■ Data supplied
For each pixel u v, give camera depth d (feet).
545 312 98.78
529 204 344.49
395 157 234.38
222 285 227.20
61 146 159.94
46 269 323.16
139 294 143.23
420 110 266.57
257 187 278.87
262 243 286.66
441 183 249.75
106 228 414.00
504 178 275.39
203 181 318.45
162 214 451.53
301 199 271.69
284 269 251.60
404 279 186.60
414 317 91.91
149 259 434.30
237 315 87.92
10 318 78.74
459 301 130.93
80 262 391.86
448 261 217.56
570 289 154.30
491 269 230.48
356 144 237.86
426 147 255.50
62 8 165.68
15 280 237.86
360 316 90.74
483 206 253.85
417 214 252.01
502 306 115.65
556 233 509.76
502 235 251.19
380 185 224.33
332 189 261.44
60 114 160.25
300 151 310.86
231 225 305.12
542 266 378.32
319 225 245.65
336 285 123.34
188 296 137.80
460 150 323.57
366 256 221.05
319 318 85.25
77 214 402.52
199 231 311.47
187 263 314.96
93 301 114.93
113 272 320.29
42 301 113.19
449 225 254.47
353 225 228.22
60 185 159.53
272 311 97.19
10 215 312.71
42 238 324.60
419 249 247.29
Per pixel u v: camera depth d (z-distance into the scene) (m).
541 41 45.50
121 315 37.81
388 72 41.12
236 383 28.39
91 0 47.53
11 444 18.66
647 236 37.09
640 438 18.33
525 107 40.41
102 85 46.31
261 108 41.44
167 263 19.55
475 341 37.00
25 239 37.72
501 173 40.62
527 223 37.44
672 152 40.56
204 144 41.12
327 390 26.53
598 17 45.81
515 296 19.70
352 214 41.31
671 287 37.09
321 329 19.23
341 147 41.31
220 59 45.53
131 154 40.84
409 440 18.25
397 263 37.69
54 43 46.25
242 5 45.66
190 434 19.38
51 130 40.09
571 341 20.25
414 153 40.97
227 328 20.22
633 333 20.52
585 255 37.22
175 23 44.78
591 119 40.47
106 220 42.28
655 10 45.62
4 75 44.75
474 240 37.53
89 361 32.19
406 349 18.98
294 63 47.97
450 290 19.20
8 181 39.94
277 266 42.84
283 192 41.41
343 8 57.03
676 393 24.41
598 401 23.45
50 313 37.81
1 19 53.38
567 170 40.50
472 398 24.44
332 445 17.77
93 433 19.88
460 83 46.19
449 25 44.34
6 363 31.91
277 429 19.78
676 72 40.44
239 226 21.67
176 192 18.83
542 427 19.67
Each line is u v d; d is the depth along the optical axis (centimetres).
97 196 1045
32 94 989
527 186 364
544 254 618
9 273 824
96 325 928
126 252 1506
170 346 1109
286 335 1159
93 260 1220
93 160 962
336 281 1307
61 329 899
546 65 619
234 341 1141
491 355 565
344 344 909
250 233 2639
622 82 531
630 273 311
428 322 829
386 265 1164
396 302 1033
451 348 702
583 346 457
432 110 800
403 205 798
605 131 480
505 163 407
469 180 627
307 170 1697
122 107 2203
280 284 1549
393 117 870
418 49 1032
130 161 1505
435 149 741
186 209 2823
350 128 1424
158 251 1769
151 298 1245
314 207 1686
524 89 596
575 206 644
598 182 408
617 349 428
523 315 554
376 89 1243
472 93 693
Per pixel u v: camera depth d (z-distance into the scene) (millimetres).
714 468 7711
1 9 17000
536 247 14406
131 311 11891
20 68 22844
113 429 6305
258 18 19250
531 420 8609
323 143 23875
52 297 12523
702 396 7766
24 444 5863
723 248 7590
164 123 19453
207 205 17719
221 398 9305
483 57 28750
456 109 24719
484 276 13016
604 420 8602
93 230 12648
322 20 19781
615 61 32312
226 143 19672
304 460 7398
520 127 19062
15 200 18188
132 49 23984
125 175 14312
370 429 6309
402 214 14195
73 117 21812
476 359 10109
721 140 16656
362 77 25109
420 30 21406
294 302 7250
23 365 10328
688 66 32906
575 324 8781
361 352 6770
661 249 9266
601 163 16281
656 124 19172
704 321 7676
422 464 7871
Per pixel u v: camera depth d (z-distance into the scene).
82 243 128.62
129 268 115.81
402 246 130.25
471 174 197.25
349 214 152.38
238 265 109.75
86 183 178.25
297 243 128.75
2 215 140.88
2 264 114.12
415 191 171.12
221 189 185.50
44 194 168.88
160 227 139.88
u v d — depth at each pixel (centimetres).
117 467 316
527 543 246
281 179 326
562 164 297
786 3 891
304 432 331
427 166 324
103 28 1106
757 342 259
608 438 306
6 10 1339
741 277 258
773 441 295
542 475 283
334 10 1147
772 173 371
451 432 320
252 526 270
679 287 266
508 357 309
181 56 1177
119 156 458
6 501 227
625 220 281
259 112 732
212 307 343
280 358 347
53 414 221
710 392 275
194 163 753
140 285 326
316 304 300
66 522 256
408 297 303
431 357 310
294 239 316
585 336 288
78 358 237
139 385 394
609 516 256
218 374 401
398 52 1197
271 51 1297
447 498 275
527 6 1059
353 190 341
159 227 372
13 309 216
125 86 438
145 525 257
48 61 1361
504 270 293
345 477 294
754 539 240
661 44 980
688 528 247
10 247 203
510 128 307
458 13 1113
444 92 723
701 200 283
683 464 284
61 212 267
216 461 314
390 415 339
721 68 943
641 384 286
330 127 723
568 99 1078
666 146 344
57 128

■ Exercise instructions
In the entries above, find the line holding "51 130 40.09" and the line holding "343 8 57.03"; print both of them and every line between, exactly, and nothing else.

■ Solved problem
51 130 40.09
571 341 20.25
414 153 40.97
227 328 20.22
633 333 20.52
585 255 37.22
175 23 44.78
591 119 40.47
106 220 42.28
655 10 45.62
4 75 44.75
474 240 37.53
89 361 32.19
406 349 18.98
294 63 47.97
450 290 19.20
8 181 39.94
277 266 42.84
283 192 41.41
343 8 57.03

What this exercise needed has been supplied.